Rebecca Flora, secretary of the Maryland Department of Planning, told the House Environment and Transportation Committee that the governor’s executive order created a Permitting Review Council focused on state permitting for infrastructure and place‑based development. "We just hit a milestone yesterday, and the prototype dashboard was launched yesterday," Flora said, describing a public prototype that lists five active projects, associated permits and a map view to help users "dig in" on permit status.

The council is built as a cabinet‑level body (deputy‑secretary equivalents across permitting, review and funding agencies) supported by a staff working group chaired by Darius White, the department’s community design and development lead. Flora said the council was stood up in April 2025 after an executive order in December 2024 and was given roughly a year to produce deliverables, including pilot project tracking, an internal intake system and a final report with policy and technology recommendations.

Why it matters: permitting delays for public‑interest projects and housing have been cited across Maryland as an impediment to construction and economic competitiveness. Lawmakers in the hearing pressed for clearer data and local coordination as they sought fixes that do not simply shift burdens to counties.

Flora described six pilot projects the council is tracking to learn where approvals and reviews can be coordinated to reduce serial delays. She highlighted two project case studies — Quantum Frederick, an ongoing project, and Burnt Hill Farm, a completed value‑add agricultural project the council retained as a case study for lessons learned — and said the working groups bring together state and local reviewers to identify where approvals can overlap.

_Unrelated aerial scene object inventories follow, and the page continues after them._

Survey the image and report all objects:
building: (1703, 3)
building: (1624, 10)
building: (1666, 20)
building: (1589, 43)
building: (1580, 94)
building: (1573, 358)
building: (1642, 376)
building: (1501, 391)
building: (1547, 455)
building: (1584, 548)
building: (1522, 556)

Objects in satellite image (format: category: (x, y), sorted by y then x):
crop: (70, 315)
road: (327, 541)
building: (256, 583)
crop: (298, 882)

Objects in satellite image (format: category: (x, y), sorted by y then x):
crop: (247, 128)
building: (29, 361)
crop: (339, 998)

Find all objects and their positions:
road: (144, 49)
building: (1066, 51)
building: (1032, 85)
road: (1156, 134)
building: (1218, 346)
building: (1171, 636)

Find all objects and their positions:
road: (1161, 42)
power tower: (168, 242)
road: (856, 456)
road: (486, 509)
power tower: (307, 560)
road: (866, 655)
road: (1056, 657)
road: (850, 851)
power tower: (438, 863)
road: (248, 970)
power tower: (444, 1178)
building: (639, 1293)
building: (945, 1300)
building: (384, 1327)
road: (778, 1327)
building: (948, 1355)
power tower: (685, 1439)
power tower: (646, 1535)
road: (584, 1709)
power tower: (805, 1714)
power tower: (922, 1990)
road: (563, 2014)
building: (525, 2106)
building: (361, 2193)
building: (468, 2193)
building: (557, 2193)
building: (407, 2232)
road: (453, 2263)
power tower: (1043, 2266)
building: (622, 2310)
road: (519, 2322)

On data: Flora cited local reporting required by the General Assembly, referring to the local permitting reporting bill and a residential permit data bill assigned to the Department of Planning. She reported the first full-year data for nine jurisdictions of 150,000-plus population for calendar year 2024 showed "10,157 developer projects" and "over 11,000 building permits" issued; she cautioned that metrics need standardization to show how long projects actually take because agency systems differ.

Lawmakers raised three recurring concerns: (1) local zoning and delegation limits the state’s ability to speed approvals; (2) differing agency interpretations of regulations and turnover among reviewers cause inconsistent outcomes; and (3) smaller and mid‑sized projects lack the in‑house expertise that large developers use to navigate fragmented systems. "We are not directly involved," Flora said of local zoning, "zoning is local," but she added the council will examine delegation, guidance and where statutory or policy changes could help.

Flora also described technology options the final report will weigh, from agency‑by‑agency fixes to unified or hybrid systems, and said the work is being coordinated with the state’s Department of Information Technology. She said the council’s research includes conversations with Delaware, Pennsylvania and Virginia, and that Virginia’s agency‑by‑agency approach had the biggest jump‑start. "Virginia had the biggest jump start," she said, noting the state hired consultants and pursued multi‑year investment.

The committee sought the council’s data and webinars; Flora agreed to provide datasets and said the department will host outreach including developer roundtables and focus groups. She told the panel the team is "pushing to get this final report done by the June."

The hearing included factual details and requests for follow‑up rather than formal votes or committee actions. The committee paused after the briefing to take up the next item on the agenda.